Find the minimum of $\displaystyle \frac{1}{\sin^2(\angle A)} + \frac{1}{\sin^2(\angle B)} + \frac{1}{\sin^2(\angle C)}$

Is it possible to find the minimum value of $E$ where
$$E = \frac{1}{\sin^2(\angle A)} + \frac{1}{\sin^2(\angle B)} + \frac{1}{\sin^2(\angle C)}$$for any $\triangle ABC$.

I’ve got the feeling that $\min(E) = 4$ and that the critical value occurs when $ABC$ is equilateral.

Solutions Collecting From Web of "Find the minimum of $\displaystyle \frac{1}{\sin^2(\angle A)} + \frac{1}{\sin^2(\angle B)} + \frac{1}{\sin^2(\angle C)}$"

Since $f(x)=\csc^2x$ is a convex function in $(0,\pi)$, we have from Jensen’s inequality:
$$\csc^2\left(\frac{A+B+C}{3}\right) \leq \frac{1}{3}\csc^2A+\frac{1}{3}\csc^2B+\frac{1}{3}\csc^2C$$
Since $A+B+C=\pi$
$$\Rightarrow \frac{\csc^2A+\csc^2B+\csc^2C}{3}\geq \frac{4}{3}$$
$$\Rightarrow \csc^2A+\csc^2B+\csc^2C \geq 4$$
And equality occurs when $A=B=C=\dfrac{\pi}{3}$.

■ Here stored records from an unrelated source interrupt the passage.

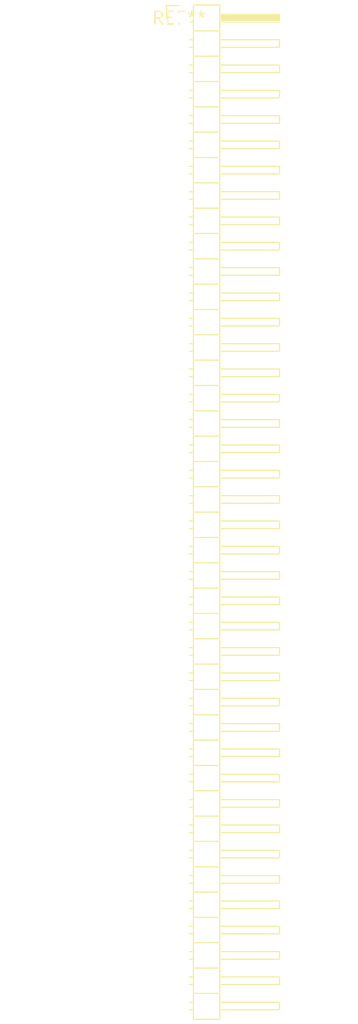
<source format=kicad_pcb>
(kicad_pcb (version 20240108) (generator pcbnew)

  (general
    (thickness 1.6)
  )

  (paper "A4")
  (layers
    (0 "F.Cu" signal)
    (31 "B.Cu" signal)
    (32 "B.Adhes" user "B.Adhesive")
    (33 "F.Adhes" user "F.Adhesive")
    (34 "B.Paste" user)
    (35 "F.Paste" user)
    (36 "B.SilkS" user "B.Silkscreen")
    (37 "F.SilkS" user "F.Silkscreen")
    (38 "B.Mask" user)
    (39 "F.Mask" user)
    (40 "Dwgs.User" user "User.Drawings")
    (41 "Cmts.User" user "User.Comments")
    (42 "Eco1.User" user "User.Eco1")
    (43 "Eco2.User" user "User.Eco2")
    (44 "Edge.Cuts" user)
    (45 "Margin" user)
    (46 "B.CrtYd" user "B.Courtyard")
    (47 "F.CrtYd" user "F.Courtyard")
    (48 "B.Fab" user)
    (49 "F.Fab" user)
    (50 "User.1" user)
    (51 "User.2" user)
    (52 "User.3" user)
    (53 "User.4" user)
    (54 "User.5" user)
    (55 "User.6" user)
    (56 "User.7" user)
    (57 "User.8" user)
    (58 "User.9" user)
  )

  (setup
    (pad_to_mask_clearance 0)
    (pcbplotparams
      (layerselection 0x00010fc_ffffffff)
      (plot_on_all_layers_selection 0x0000000_00000000)
      (disableapertmacros false)
      (usegerberextensions false)
      (usegerberattributes false)
      (usegerberadvancedattributes false)
      (creategerberjobfile false)
      (dashed_line_dash_ratio 12.000000)
      (dashed_line_gap_ratio 3.000000)
      (svgprecision 4)
      (plotframeref false)
      (viasonmask false)
      (mode 1)
      (useauxorigin false)
      (hpglpennumber 1)
      (hpglpenspeed 20)
      (hpglpendiameter 15.000000)
      (dxfpolygonmode false)
      (dxfimperialunits false)
      (dxfusepcbnewfont false)
      (psnegative false)
      (psa4output false)
      (plotreference false)
      (plotvalue false)
      (plotinvisibletext false)
      (sketchpadsonfab false)
      (subtractmaskfromsilk false)
      (outputformat 1)
      (mirror false)
      (drillshape 1)
      (scaleselection 1)
      (outputdirectory "")
    )
  )

  (net 0 "")

  (footprint "PinHeader_1x40_P2.54mm_Horizontal" (layer "F.Cu") (at 0 0))

)

</source>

HINT: Use Lagrange multipliers to find the minimum of the function $f(A,B,C) = \frac{1}{\sin^2(A)} + \frac{1}{\sin^2(B)} +\frac{1}{\sin^2(C)}$ with the constraint $A+B+C = \pi$

fix $A$, and now we have:

$$\frac{1}{\sin^2(B)}+\frac{1}{\sin^2(C)}\geq \frac{2}{\sin^2\left(\frac{B+C}{2}\right)}$$
becaues $\dfrac{1}{\sin^2(x)}$ is a convex function over $[0,\pi]$. thus when we fix an angle like $A$ it is better that two other angles be equal. Now the function $\dfrac{1}{\sin^2(A)}+\dfrac{1}{\sin^2(B)}+\dfrac{1}{\sin^2(C)}$ is defined over

$$X=\{(A,B,C)| A,B,C \geq 0 , A+B+C=\pi\}$$

that is a compact subest of $\mathbb{R}^3$. and this continous function will get its minimum over its domain. now if minimum takes in a place like $(A,B,C)$ then if we have $B\neq C$ then by the above we can find another minimum that is less than this minimum. thus $B=C$ and $A=B$ too. thus $A=B=C=\dfrac{\pi}{3}$ and minimum is $4$.